Mitt Romney’s opponents say his Massachusetts health care law is so similar to President Obama’s that he’ll be unable to draw distinctions as the GOP’s presidential candidate, but a new poll out last week finds that voters don’t see the two laws the same.
The results of the Kaiser Family Foundation survey bode well for Mr. Romney, a former Massachusetts governor, who has walked a fine line as he tried to defend his own legislation while painting the president’s as destructive.
Of Republicans who were familiar with the Massachusetts and national laws, 62 percent said they see Mr. Obama’s law as different from Mr. Romney’s law, while 38 percent said the two laws were similar. The results were comparable among Democratic voters, with 57 percent calling the two laws different and 43 percent saying they are similar.
About one-fourth of those asked said they didn’t know enough to respond.
The issue has dominated much of the GOP’s nomination battle, popping up again in a Newt Gingrich interview on “Fox News Sunday,” with the former House speaker saying the “the gap between Romneycare and Obamacare is that big,” holding two fingers about a centimeter apart.
At Thursday’s debate in Jacksonville, Fla., former Sen. Rick Santorum of Pennsylvania pelted Mr. Romney with comparisons between the Massachusetts law and the national law.
“Governor Romney was the author of Romneycare, which … has 15 different items directly in common with Obamacare,” Mr. Santorum said.
“Think about what that means, going up against Barack Obama … you’re going to claim [that] top-down government-run medicine on the federal level doesn’t work, and we should repeal it,” Mr. Santorum told Mr. Romney. “And he’s going to say, ’Wait a minute, governor. You just said that top-down, government-run medicine in Massachusetts works well.’ “
In response, Mr.

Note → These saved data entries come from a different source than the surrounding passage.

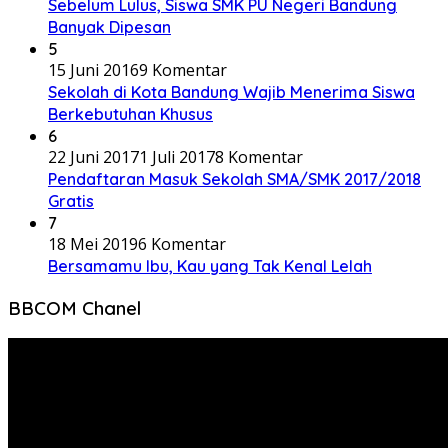
Sebelum Lulus, Siswa SMK PU Negeri Bandung
Banyak Dipesan
5
15 Juni 2016
9 Komentar
Sekolah di Kota Bandung Wajib Menerima Siswa
Berkebutuhan Khusus
6
22 Juni 2017
1 Juli 2017
8 Komentar
Pendaftaran Masuk Sekolah SMA/SMK 2017/2018
Gratis
7
18 Mei 2019
6 Komentar
Bersamamu Ibu, Kau yang Tak Kenal Lelah
BBCOM Chanel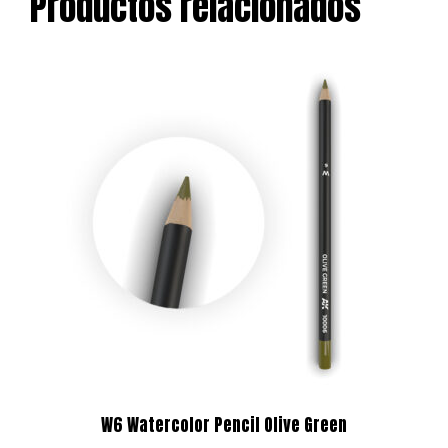
Productos relacionados
W6 Watercolor Pencil Olive Green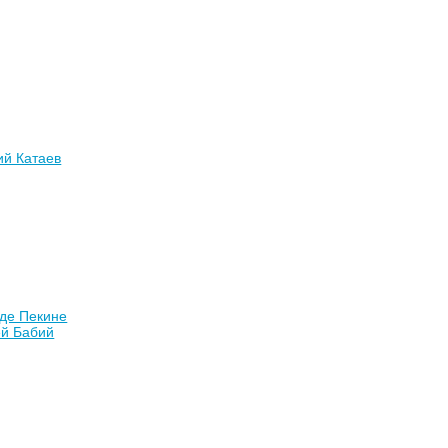
ий Катаев
оде Пекине
ей Бабий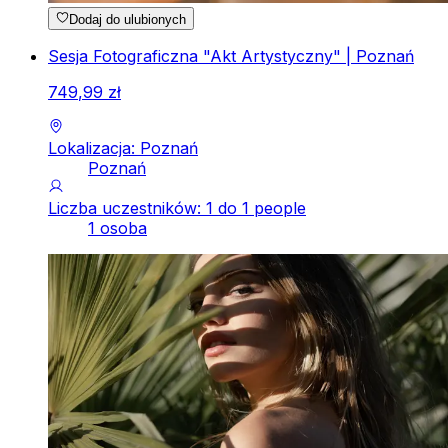
Dodaj do ulubionych
Sesja Fotograficzna "Akt Artystyczny" | Poznań
749
,
99
zł
Lokalizacja: Poznań
Poznań
Liczba uczestników: 1 do 1 people
1 osoba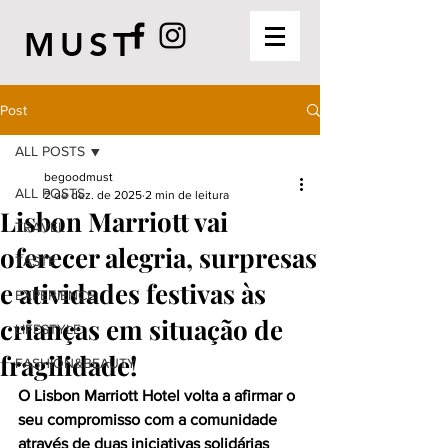
MUST
Post
ALL POSTS
begoodmust
ALL POSTS
2 de dez. de 2025
2 min de leitura
Lisbon Marriott vai
TRAVEL
oferecer alegria, surpresas
TASTE
e atividades festivas às
EXPERIENCE
crianças em situação de
LIFESTYLE
fragilidade!
FASHION&BEAUTY
O Lisbon Marriott Hotel volta a afirmar o 
seu compromisso com a comunidade 
através de duas iniciativas solidárias 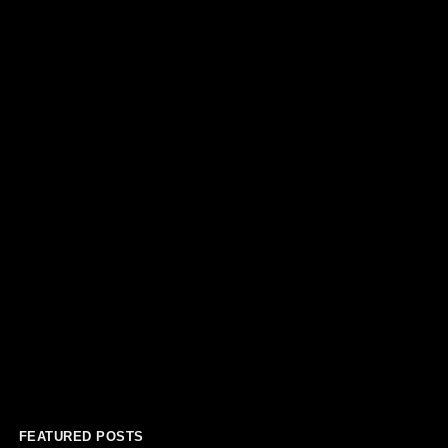
FEATURED POSTS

Romney repeated his standard defense; namely, that while his law was the right solution for Massachusetts, states should be allowed to deal with health care as they see fit.

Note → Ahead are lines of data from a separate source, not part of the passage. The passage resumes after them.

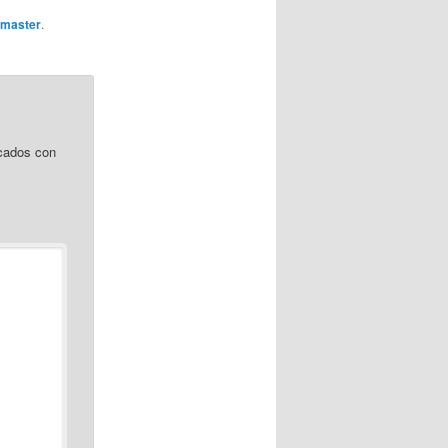
master
.
cados con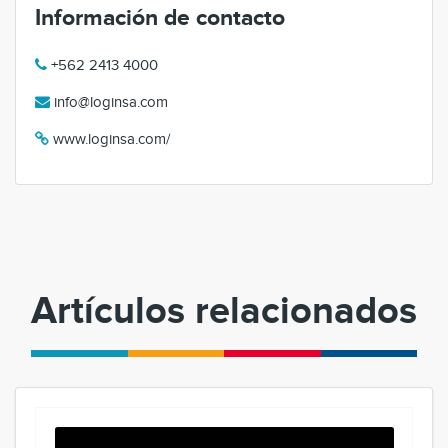
Información de contacto
+562 2413 4000
info@loginsa.com
www.loginsa.com/
Artículos relacionados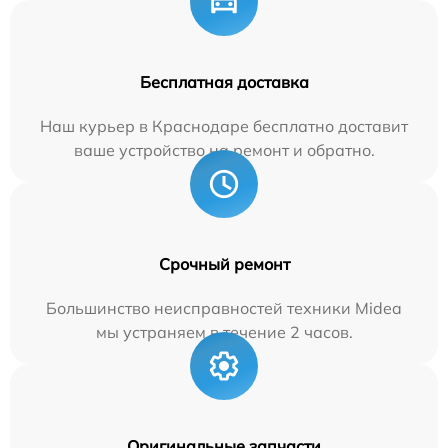
Бесплатная доставка
Наш курьер в Краснодаре бесплатно доставит
ваше устройство на ремонт и обратно.
Срочный ремонт
Большинство неисправностей техники Midea
мы устраняем в течение 2 часов.
Оригинальные запчасти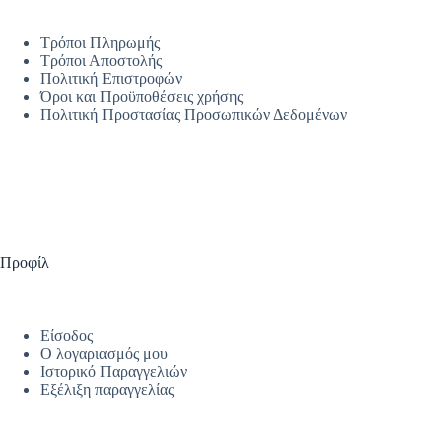
Τρόποι Πληρωμής
Τρόποι Αποστολής
Πολιτική Επιστροφών
Όροι και Προϋποθέσεις χρήσης
Πολιτική Προστασίας Προσωπικών Δεδομένων
Προφίλ
Είσοδος
Ο λογαριασμός μου
Ιστορικό Παραγγελιών
Εξέλιξη παραγγελίας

Health care experts who helped write the Massachusetts reform agree that the law largely succeeded in what it was intended to do: extend coverage to most residents. According to a Health Affairs study released last week, the uninsured rate has dropped from around 14 percent before the law was passed to around 6 percent and has remained there since 2009.
While it does require individuals to purchase coverage and offers subsidies for lower-income earners through an exchange, the law didn’t include many of the federal Affordable Care Act’s cost-control measures, such as limiting how much insurers can spend on overhead and making large rate increases subject to review.
Given the similarities — and the differences — experts remain divided on whether and how much it will hurt Mr. Romney politically.
Jonathan Gruber, a professor of economics at the Massachusetts Institute of Technology and a key architect of the state law, said successful reports coming from Massachusetts spells bad news for his campaign.
“Right now, Romney’s problem is that the law succeeded, and that’s a problem for him,” Mr. Gruber told The Washington Times. “He’s trying to argue that somehow it won’t succeed nationally. The truth is, it’s bad news for Romney.”
But Amy Lischko, who served as Mr. Romney’s health care policy director, said that’s a stretch. There is plenty of room to draw distinctions between the two laws, she said — and she thinks Mr. Romney is doing a fairly good job of drawing them.
“He doesn’t get a chance in the debates to say too much,” she said. “I think he’s right on with what he says, for the most part. The law has worked well, and I think most of the charges against the law are not true. The right is so opposed to the national law, that they can’t even say anything positive about the Massachusetts law.”
Just four years ago, Mr. Romney’s health care law didn’t give him so much to worry about, with leading Republicans applauding it. Sen. Jim DeMint, South Carolina Republican, who endorsed Mr. Romney in the 2008 primaries, said he should pass a similar law for the whole country.
But when Republicans and Democrats began negotiating over health care reform in 2009, things changed, and provisions such as the individual mandate were no longer accepted in Mr. Romney’s party, said John McDonough, director of the Center for Public Health Leadership at Harvard University
“It was the summer of 2009 as the debate heated up that the ground shifted significantly,” Mr. McDonough said. “Romney was unable to do that because his signature was on the left. So I think to some extent, he’s done the best he could in attempting to be consistent in an environment where everyone around him was running for cover.”